## [What you will do]
Rewrite the material as a Markdown table with the columns Row and Entry, numbering each row and leaving out blank lines. Include only the lines starting at the one containing "pose: elev=128.9 azim=359.5" and ending at the last line of the material, both included.

## [Material shown]
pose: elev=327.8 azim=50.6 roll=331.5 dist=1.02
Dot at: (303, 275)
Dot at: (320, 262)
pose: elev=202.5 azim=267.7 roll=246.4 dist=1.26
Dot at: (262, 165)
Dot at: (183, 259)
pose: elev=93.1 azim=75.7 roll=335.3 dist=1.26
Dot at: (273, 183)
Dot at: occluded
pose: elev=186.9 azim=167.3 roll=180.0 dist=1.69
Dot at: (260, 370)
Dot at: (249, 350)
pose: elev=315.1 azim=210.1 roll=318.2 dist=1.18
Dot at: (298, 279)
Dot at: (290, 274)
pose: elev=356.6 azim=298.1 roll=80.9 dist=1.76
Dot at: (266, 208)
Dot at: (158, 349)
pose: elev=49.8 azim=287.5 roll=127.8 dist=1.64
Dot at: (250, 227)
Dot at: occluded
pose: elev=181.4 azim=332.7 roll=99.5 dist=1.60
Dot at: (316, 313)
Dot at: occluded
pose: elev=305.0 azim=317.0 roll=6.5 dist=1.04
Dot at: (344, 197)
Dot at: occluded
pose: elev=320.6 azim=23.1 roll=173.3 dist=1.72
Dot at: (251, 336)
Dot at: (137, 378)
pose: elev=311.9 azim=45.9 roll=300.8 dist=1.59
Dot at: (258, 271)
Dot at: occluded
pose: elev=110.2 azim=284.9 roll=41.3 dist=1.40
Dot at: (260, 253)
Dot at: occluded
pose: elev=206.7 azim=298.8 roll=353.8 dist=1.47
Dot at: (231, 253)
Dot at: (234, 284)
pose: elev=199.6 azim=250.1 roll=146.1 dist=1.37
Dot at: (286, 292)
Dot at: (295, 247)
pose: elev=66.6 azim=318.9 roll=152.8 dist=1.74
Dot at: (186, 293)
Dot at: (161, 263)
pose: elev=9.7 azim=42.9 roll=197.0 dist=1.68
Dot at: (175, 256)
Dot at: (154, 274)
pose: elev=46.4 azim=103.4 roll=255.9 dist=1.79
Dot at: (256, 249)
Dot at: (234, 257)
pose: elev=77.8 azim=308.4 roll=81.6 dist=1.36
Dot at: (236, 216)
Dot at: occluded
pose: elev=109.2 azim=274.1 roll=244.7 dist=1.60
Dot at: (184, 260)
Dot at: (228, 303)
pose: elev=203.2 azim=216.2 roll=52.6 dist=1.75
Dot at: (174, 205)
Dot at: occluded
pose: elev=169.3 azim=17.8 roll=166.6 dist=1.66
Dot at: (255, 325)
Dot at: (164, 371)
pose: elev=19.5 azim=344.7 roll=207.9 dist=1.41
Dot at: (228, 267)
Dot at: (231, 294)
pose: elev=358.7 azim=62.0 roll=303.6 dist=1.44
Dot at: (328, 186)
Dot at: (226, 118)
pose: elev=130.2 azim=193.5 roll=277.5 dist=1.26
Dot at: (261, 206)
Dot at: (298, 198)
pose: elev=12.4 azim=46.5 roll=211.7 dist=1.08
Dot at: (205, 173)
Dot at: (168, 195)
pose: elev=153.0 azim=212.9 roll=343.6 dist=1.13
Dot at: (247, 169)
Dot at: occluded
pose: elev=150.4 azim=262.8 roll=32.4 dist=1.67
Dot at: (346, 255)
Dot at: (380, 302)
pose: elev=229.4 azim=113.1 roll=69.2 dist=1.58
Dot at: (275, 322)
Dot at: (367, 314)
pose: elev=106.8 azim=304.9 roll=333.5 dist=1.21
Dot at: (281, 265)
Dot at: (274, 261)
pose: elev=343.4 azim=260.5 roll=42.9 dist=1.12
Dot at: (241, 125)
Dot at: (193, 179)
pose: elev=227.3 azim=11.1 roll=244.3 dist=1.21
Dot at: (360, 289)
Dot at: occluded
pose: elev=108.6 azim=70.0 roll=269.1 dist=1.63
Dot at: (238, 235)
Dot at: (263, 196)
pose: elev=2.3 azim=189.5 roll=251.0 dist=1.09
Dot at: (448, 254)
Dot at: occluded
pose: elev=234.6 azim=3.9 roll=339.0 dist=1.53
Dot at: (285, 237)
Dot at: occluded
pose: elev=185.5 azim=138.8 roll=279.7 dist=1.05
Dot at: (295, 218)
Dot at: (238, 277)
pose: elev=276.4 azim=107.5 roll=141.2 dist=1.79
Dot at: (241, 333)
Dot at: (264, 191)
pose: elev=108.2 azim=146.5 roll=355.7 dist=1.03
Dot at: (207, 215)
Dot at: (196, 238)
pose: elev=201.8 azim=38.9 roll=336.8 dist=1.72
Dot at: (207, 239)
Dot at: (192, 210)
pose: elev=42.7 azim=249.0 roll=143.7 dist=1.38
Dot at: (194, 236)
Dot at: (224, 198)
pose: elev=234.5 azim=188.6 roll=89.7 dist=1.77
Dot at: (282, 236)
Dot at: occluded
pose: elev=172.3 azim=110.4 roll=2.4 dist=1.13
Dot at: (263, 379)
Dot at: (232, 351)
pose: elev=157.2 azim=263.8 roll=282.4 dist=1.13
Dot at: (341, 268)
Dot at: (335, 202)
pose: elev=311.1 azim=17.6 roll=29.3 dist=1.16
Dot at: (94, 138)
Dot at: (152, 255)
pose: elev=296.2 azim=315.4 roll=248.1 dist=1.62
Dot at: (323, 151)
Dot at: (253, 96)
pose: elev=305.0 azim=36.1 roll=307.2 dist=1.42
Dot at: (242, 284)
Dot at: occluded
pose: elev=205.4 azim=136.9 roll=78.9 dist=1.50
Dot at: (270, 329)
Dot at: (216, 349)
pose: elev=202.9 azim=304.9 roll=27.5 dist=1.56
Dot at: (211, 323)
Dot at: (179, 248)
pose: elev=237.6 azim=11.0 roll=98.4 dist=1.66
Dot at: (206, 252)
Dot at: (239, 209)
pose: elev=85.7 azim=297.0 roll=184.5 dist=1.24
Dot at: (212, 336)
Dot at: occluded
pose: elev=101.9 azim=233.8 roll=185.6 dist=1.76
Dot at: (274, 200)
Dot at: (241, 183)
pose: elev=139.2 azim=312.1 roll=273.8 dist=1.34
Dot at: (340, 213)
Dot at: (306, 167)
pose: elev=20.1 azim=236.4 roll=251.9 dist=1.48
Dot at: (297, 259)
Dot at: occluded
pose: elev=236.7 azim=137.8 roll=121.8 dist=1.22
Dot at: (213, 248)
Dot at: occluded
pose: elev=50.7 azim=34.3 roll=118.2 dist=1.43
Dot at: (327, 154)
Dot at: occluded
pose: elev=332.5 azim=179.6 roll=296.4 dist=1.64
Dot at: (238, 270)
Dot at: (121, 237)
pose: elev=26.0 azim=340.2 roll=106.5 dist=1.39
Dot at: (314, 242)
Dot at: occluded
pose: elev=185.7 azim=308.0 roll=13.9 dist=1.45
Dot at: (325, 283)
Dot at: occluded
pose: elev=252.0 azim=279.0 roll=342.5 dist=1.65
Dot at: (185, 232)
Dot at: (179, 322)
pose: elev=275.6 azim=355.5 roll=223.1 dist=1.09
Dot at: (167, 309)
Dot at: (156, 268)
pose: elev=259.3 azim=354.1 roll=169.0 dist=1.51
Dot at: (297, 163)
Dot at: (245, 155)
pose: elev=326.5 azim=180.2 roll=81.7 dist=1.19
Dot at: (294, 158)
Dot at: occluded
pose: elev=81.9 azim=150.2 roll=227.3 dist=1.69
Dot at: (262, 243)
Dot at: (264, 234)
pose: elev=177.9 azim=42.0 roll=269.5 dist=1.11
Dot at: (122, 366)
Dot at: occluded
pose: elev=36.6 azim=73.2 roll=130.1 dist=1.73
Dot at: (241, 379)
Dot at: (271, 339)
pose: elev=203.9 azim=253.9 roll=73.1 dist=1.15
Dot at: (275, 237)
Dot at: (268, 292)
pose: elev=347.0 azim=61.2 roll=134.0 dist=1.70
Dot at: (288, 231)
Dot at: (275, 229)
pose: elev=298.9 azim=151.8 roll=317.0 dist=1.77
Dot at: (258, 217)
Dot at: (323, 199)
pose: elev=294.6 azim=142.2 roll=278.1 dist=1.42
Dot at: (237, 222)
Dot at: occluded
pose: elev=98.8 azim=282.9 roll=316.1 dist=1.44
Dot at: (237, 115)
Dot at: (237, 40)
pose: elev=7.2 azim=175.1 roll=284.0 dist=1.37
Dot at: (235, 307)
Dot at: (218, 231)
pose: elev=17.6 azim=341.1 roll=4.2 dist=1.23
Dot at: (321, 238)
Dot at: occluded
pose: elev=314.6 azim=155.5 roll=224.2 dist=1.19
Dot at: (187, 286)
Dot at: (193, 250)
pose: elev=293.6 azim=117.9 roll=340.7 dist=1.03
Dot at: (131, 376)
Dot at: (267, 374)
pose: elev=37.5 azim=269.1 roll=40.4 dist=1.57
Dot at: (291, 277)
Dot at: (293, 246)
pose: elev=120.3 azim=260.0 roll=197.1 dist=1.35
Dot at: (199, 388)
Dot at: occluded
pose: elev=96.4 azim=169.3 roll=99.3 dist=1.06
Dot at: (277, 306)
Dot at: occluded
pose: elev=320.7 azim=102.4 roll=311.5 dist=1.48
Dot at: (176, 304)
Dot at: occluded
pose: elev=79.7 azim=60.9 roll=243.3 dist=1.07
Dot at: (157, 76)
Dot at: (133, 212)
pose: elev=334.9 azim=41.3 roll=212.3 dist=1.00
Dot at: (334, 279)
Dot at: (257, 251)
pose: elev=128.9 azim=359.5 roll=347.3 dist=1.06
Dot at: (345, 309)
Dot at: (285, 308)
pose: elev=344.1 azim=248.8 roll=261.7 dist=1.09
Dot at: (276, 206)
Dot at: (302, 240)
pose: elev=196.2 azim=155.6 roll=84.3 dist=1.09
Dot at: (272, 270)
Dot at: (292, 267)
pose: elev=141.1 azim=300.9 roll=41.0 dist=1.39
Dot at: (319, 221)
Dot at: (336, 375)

## [The response]
| Row | Entry |
|---|---|
| 1 | pose: elev=128.9 azim=359.5 roll=347.3 dist=1.06 |
| 2 | Dot at: (345, 309) |
| 3 | Dot at: (285, 308) |
| 4 | pose: elev=344.1 azim=248.8 roll=261.7 dist=1.09 |
| 5 | Dot at: (276, 206) |
| 6 | Dot at: (302, 240) |
| 7 | pose: elev=196.2 azim=155.6 roll=84.3 dist=1.09 |
| 8 | Dot at: (272, 270) |
| 9 | Dot at: (292, 267) |
| 10 | pose: elev=141.1 azim=300.9 roll=41.0 dist=1.39 |
| 11 | Dot at: (319, 221) |
| 12 | Dot at: (336, 375) |